Les généraux algériens sont dans l’impasse
Les généraux algériens sont dans l’impasse
Discuté par tous, Bouteflika se tait alors que la contestation, bien au-delà de la Kabylie, gagne tout le pays. Le sort du président est entre les mains des généraux qui l’ont installé au pouvoir. Mais le « système » tout entier est à bout de souffle.
Catherine Tardrew, Le Parisien, 19 juin 2001
«A Tizi Ouzou, c’est la bagarre entre gendarmes et policiers. Ces derniers ont refusé de protéger les locaux de la gendarmerie… » Idir, Kabyle installé en région parisienne, appelle plusieurs fois par jour au pays pour savoir ce qui s’y passe. Son inquiétude, mêlée d’espoir, est fondée. Loin de s’essouffler, la contestation, partie de Kabylie, gagne le reste du pays. La région de l’Est essentiellement. Après Beijaïa, Tizi Ouzou, les deux principales villes kabyles, la révolte touche Constantine, M’Sila, Biskra, Guelma, Kenchala et Annaba où, dimanche, des centaines de jeunes gens ont tenté de piller des magasins qui appartenaient, selon eux, à des généraux.
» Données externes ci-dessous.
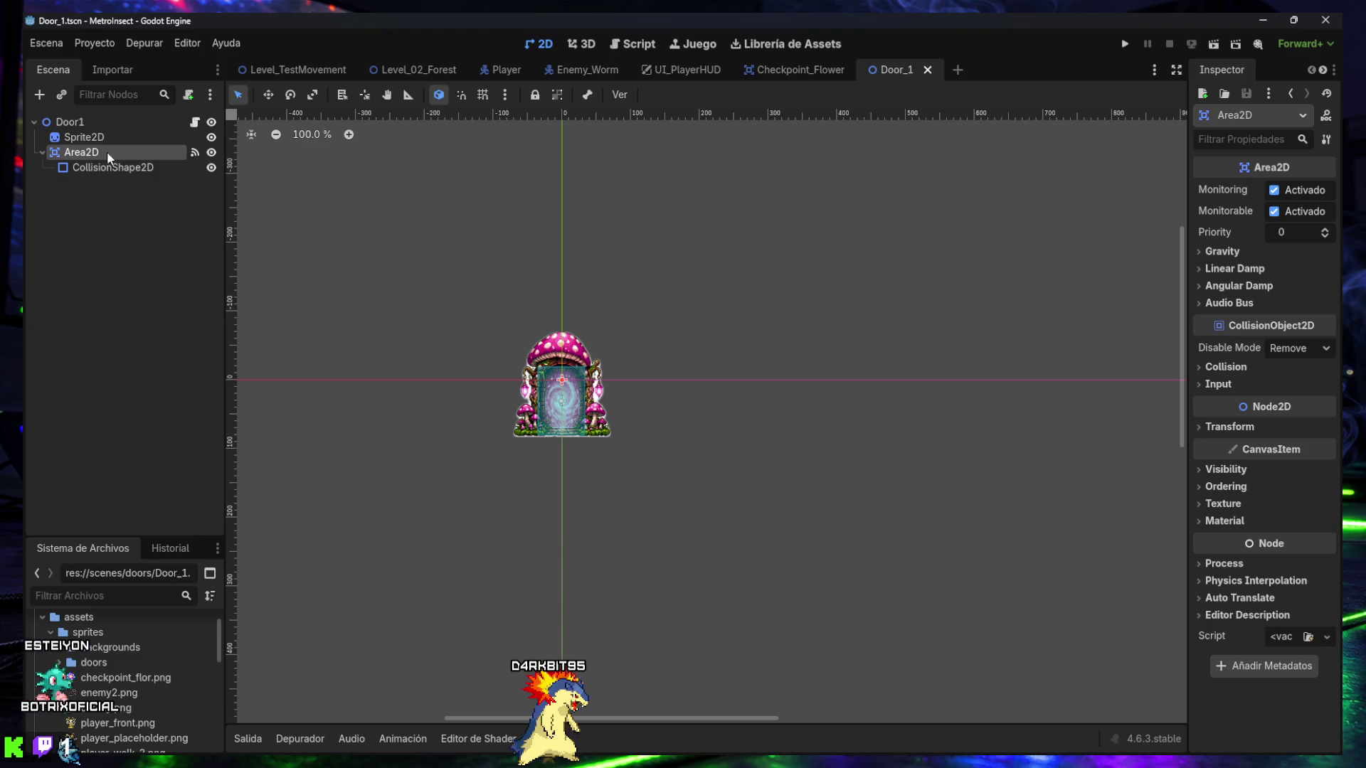
left_click(1201, 367)
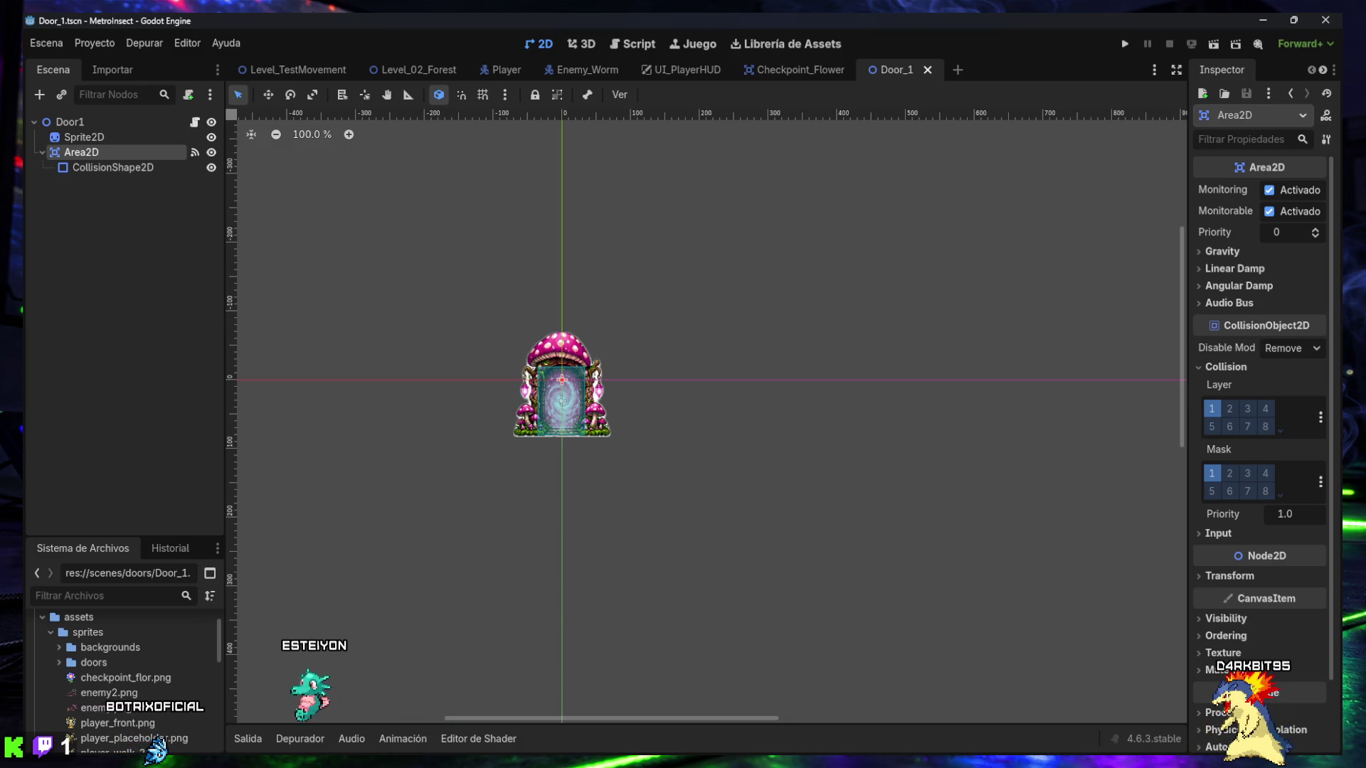
left_click(106, 167)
La fronde commence à prendre les allures d’une véritable insurrection. Les manifestants, que la moindre étincelle transforme en émeutiers, n’écoutent personne. Et surtout pas les partis politiques. Car les jeunes les accusent de collusion avec un pouvoir qu’ils rejettent, et haïssent désormais avec une vigueur accrue. Un pouvoir qui, jusqu’ici, n’a jamais tenté de lancer la simple amorce de dialogue. Mais peut-on parler avec des hommes dont l’un des slogans le plus répété est : « Ils ne peuvent pas nous tuer. Nous sommes déjà morts » ?
Manifestations interdites
Le gouvernement, pour le moment, refuse tout contact. Prenant prétexte des « débordements » et des pillages intervenus jeudi dernier à la fin de la manifestation monstre qui a rassemblé à Alger près d’un million de personnes, Yazid Zherouni, le ministre de l’Intérieur, a décidé d’interdire « jusqu’à nouvel ordre » toutes marches et manifs dans la capitale. Et il met en cause la « coordination des villages », qui avait organisé cette démonstration de force : ne devait-elle pas être pacifique ? « L’échec de Bouteflika est total. Il doit partir.
Mais c’est aussi l’échec de ceux qui l’ont désigné », déclarait hier à l’agence Reuter un ancien haut personnage du régime. Les partis d’opposition, qui aimeraient bien prendre en marche le train de la contestation, ne disent pas autre chose. Mais le retrait du chef de l’Etat changerait-il, sur le fond, la donne ? « Il ne s’agit pas du rejet de quelqu’un, mais du rejet total d’un système à bout de souffle. Si Bouteflika partait, ils en trouveraient un autre », constate un militant du RCD (Rassemblement pour la culture et la démocratie). « Ils », ce sont, bien sûr, ces militaires qui concentrent entre leurs mains l’essentiel du pouvoir. Ce sont eux qui on fait appel à l’ancien ministre des Affaires étrangères de Boumediene, un homme du sérail, après la démission de Liamine Zéroual, en 1998, puis qui l’ont fait élire (laborieusement) en avril 1999. Que Bouteflika soit fragilisé par la colère de la rue en a (un temps) arrangé un certain nombre. Mais, aujourd’hui, alors qu’il y a péril en la demeure et qu’à tout moment l’Algérie peut basculer dans le chaos, oubliant leurs différends, ces hommes ont resserré les rangs. La rumeur à Alger veut que le président soit sur le départ. Mais Bouteflika bouté dehors, est-ce que cela suffirait à calmer des esprits surchauffés ? Les généraux eux-mêmes s’interrogent, au moment où les médias, eux aussi, se rebellent contre les « atteintes à leur liberté ».